[Using the information]:
a) Can you reproduce, word for word, the part of the Onswipe text that opens with the words containing "Groundviews has from" and closes with "as via email."?
b) Could you resume the text about Groundviews and Onswipe from the point where it stops?

[Source text]:
▼
One of the advantages of using a robust and recognised content management system for an online media initiative, such as WordPress, Joomla or Drupal, is that unlike a custom tailored solution, it is able to leverage the innovation of third party developers. Onswipe is a key example of this. Developed for and now available on every single wordpress.com blog, and also available as a plugin for any self-hosted WordPress site, it renders the site content on Apple’s iPad look very nice. Visually akin to the stunning Flipboard, Onswipe is not an app and relies of HTML5 to render site content on the iPad.
Groundviews has from 2006 run on WordPress. A few days ago, we enabled Onswipe on it, making it the first media website in Sri Lanka to tailor its content to iPads, a few days after we launched a native iPhone 4 app for the site. As noted in a blog post,
After our launch of Sri Lanka’s as well as South Asia’s first citizen journalism app for Apple’s iPhone 4, we are now pleased to launch a version of the site tailored for Apple’s iPad. Leveraging Onswipe for WordPress, the site content now viewed on an iPad 1 or iPad 2 is beautifully rendered and provides easy access to share content through Twitter, Facebook as well as via email.
▲
[Supplied information]:
▼
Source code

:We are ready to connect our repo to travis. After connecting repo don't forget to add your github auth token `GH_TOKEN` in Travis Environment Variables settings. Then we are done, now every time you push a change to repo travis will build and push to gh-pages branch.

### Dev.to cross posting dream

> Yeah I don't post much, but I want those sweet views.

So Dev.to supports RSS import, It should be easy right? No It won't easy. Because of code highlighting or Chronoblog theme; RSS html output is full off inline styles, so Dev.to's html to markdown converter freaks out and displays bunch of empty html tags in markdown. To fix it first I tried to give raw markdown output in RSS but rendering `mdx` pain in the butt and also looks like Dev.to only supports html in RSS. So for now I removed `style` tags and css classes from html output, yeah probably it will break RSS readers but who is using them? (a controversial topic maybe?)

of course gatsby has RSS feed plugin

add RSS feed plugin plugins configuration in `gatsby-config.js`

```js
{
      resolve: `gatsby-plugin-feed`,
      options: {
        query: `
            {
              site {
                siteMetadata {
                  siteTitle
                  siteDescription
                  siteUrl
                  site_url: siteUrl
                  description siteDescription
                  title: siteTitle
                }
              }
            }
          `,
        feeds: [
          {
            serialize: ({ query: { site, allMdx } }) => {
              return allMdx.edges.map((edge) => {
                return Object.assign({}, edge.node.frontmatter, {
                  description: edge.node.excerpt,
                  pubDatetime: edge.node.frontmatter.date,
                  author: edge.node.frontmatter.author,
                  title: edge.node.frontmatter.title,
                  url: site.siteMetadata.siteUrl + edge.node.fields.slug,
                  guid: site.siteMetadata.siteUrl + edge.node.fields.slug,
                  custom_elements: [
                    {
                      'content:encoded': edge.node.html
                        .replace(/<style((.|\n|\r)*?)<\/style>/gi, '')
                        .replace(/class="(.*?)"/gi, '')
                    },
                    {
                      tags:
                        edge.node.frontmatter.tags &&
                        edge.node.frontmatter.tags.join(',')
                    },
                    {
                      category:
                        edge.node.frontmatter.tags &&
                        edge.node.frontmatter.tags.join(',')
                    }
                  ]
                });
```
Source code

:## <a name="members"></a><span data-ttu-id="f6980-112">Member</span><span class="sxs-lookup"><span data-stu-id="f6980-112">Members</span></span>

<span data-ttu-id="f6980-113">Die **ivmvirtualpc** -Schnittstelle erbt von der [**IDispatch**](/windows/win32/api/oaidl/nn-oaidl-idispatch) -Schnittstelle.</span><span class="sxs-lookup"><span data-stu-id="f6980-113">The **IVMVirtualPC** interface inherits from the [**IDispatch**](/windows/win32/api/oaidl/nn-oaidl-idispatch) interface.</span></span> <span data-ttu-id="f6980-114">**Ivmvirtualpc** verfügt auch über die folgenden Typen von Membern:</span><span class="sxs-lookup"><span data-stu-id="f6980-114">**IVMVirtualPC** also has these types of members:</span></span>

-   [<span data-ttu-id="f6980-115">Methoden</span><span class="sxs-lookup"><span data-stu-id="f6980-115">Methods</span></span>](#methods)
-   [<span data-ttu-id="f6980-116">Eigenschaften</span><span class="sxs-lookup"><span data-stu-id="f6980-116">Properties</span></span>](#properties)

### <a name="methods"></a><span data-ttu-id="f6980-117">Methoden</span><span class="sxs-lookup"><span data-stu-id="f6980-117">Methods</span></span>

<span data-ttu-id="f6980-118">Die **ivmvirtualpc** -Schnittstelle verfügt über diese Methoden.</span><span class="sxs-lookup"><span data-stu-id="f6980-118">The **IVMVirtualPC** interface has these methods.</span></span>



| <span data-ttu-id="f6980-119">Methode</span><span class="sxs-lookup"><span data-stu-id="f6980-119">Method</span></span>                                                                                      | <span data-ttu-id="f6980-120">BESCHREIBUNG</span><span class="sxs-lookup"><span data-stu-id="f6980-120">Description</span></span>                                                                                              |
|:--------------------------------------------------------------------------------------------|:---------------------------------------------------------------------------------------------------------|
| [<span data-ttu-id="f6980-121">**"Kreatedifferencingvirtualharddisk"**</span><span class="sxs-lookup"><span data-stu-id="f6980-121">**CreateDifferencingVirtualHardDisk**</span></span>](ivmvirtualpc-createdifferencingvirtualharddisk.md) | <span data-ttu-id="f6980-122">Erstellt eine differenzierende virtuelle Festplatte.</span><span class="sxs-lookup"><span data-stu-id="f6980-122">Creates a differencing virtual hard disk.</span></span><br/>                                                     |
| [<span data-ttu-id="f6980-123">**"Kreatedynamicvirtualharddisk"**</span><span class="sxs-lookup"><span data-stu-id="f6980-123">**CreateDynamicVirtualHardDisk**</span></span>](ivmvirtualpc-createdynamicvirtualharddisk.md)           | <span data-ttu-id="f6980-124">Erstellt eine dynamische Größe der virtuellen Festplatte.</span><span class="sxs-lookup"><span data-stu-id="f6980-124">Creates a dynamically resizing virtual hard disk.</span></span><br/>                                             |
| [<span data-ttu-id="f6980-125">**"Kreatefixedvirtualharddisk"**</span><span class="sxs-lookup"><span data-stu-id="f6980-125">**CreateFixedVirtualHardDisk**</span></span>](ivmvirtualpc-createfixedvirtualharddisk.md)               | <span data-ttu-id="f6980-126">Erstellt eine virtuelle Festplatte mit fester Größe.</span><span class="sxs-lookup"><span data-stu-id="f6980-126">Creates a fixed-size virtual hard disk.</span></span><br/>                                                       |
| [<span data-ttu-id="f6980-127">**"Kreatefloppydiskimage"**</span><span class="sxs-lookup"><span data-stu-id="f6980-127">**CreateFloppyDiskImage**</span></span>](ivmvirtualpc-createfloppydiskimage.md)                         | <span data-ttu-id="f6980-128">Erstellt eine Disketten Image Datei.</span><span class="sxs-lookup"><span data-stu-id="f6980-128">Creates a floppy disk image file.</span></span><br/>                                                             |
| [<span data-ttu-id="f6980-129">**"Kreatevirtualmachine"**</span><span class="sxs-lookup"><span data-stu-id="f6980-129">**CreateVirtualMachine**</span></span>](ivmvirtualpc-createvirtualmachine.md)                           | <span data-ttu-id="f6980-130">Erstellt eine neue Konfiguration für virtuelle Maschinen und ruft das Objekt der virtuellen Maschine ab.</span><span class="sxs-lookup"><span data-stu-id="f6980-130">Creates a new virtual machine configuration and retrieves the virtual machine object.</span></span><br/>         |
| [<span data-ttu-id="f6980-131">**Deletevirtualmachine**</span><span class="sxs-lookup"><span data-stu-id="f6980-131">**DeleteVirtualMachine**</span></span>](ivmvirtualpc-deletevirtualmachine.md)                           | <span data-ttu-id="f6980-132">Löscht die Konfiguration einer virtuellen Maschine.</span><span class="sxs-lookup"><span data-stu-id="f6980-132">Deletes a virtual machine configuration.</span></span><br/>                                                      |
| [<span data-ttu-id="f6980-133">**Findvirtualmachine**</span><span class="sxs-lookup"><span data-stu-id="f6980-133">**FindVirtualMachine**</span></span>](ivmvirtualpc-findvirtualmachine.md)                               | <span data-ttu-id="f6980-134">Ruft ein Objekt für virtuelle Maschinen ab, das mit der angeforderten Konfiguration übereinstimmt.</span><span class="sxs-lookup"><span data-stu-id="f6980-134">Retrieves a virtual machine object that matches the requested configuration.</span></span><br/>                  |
▲
[Exercise responses]:
a)
Groundviews has from 2006 run on WordPress. A few days ago, we enabled Onswipe on it, making it the first media website in Sri Lanka to tailor its content to iPads, a few days after we launched a native iPhone 4 app for the site. As noted in a blog post,
After our launch of Sri Lanka’s as well as South Asia’s first citizen journalism app for Apple’s iPhone 4, we are now pleased to launch a version of the site tailored for Apple’s iPad. Leveraging Onswipe for WordPress, the site content now viewed on an iPad 1 or iPad 2 is beautifully rendered and provides easy access to share content through Twitter, Facebook as well as via email.

b)
Click here for more screenshots of Groundviews running on the iPad.
Onswipe on the original iPad has some ways to go before it becomes as polished as Flipboard. It’s still not very configurable, and compared to the smooth transitions and animations of a native app, the HTML5 processing takes its toll on page load and response times on the original iPad, though this may be better on the iPad 2 with its dual core processor and far better graphics. That said, the content is much more readable and even comments are presented in a very accessible manner.
There are bugs. HTML5 video embeds (from Vimeo) don’t work. Site navigation is very rudimentary. The plugin does not give any option to tweak the navigation options / menu items it automatically sets up. Some pages scroll and load with a lot of screen flicker. Scrolling takes time. Airprint functionality is not available. There is no search functionality, and that which is built into a self-hosted site does not always work.
Onswipe promises many improvements in the future,
“The full Onswipe platform will come with a vast number of themes, support a ton of touch devices, and other sources such as twitter, flickr, and youtube. There’s also some secret sauce we’re working on for social interactions across all Onswipe powered sites.”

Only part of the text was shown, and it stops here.